La familia ocupa un lugar central en la vida de Eugenia. Junto a su pareja, Alfonso de Borbón, y sus dos hijos, Alfonso y Jerónimo, la modelo crea un ambiente cálido y acogedor durante las festividades. Silva recuerda con cariño las Navidades de su infancia en Extremadura, donde las reuniones familiares en la finca Chozo Blanco de su abuela Eugenia eran el epicentro de su felicidad. Aunque reconoce que la ausencia de su padre, quien falleció hace un año y medio, ha hecho que estas fechas sean más sensibles, la alegría de sus hijos y su sobrino Pepe, un pequeño de un año, trae de vuelta la felicidad a su hogar.
La nostalgia es un sentimiento que acompaña a Eugenia en esta época del año, especialmente al ver crecer a sus hijos. Sin embargo, también celebra cada etapa de sus vidas, encontrando una nueva ilusión en observar cómo descubren el mundo desde una perspectiva diferente. Para ella, la magia de la Navidad no desaparece, sino que se transforma, adaptándose a las nuevas realidades familiares.
Cuando se trata de los regalos, Eugenia tiene una filosofía clara: le gusta ser quien sorprende a sus seres queridos. Piensa en lo que realmente les hará ilusión y disfruta viendo sus reacciones. Este año, ha decidido colaborar con Rabat, una firma catalana de alta joyería, para elegir detalles especiales para estas fiestas. Para Silva, las joyas son más que simples objetos; son símbolos de vida que representan recuerdos y momentos significativos. Ella lleva consigo piezas que ya forman parte de su identidad, como un anillo en el pulgar y un collar de eslabones que considera su amuleto diario.
A medida que se acerca el final del año, Eugenia reflexiona sobre su trayectoria personal y profesional. El 2025 ha sido un año de cambios significativos, donde ha podido afianzar su productora The Crew y lanzar Limited, su nueva agencia de talentos. Sin embargo, también ha enfrentado desafíos, como su reciente operación de cadera, que le ha enseñado la importancia de cuidar su salud y respetar los tiempos de su cuerpo. Esta pausa forzada le ha permitido acercarse más al bienestar y adoptar un estilo de vida más consciente.

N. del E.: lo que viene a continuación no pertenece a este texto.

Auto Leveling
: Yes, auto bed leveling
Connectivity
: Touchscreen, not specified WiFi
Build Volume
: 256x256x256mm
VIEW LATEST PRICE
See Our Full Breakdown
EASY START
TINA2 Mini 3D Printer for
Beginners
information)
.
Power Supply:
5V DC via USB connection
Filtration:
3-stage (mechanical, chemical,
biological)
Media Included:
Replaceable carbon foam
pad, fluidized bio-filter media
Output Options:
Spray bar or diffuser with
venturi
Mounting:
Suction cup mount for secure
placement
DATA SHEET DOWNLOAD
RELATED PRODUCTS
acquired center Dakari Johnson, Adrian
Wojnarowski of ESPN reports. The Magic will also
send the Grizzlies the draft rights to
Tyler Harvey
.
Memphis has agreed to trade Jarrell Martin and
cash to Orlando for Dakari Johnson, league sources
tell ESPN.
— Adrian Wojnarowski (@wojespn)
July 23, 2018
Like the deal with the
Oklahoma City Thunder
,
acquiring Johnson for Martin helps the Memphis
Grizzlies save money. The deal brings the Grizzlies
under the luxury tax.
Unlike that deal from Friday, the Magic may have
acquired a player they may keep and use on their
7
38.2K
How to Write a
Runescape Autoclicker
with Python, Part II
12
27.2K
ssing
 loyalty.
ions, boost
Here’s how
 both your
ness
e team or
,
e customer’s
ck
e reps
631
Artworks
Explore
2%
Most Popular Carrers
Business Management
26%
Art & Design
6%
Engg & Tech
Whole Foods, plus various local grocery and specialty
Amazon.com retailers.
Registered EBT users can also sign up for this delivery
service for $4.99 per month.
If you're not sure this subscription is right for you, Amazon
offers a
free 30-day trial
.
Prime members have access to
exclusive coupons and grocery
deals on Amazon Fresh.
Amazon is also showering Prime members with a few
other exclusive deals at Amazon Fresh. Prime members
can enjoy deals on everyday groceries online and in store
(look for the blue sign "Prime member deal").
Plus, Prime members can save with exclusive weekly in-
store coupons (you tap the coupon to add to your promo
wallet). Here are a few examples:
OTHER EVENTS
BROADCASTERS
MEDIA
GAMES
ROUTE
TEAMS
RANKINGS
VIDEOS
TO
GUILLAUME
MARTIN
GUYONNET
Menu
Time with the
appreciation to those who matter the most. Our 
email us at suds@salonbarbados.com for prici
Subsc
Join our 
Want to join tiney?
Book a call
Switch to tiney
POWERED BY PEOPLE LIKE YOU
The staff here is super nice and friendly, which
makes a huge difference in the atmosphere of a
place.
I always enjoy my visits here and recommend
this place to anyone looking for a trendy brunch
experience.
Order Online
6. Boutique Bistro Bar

Eugenia ha estado en la industria de la moda durante más de tres décadas, y hace doce años decidió dar un paso hacia el emprendimiento. Su objetivo ha sido devolver a la industria lo que le ha dado, creando espacios donde la creatividad pueda florecer y las ideas se transformen en proyectos con propósito. The Crew y Limited son ejemplos de su compromiso con la excelencia y la emoción en cada proyecto que emprende.
Además de su trabajo en la moda y el emprendimiento, Eugenia tiene una gran ilusión por su proyecto educativo «Ellas Hablan Código», que busca formar a niños y niñas en habilidades tecnológicas, rompiendo barreras y acercándolos a un lenguaje que les permitirá crear e imaginar soluciones. Este enfoque educativo es parte de su visión de empoderar a las nuevas generaciones y abrirles puertas hacia un futuro prometedor.
La Navidad para Eugenia Silva es un tiempo de reflexión, conexión y celebración de la vida. Con cada año que pasa, ella continúa evolucionando, tanto en su vida personal como profesional, y encuentra en las festividades una oportunidad para fortalecer los lazos familiares y compartir momentos significativos con sus seres queridos. La modelo y emprendedora demuestra que, a pesar de los desafíos, siempre hay espacio para la alegría, la creatividad y el amor en esta época tan especial del año.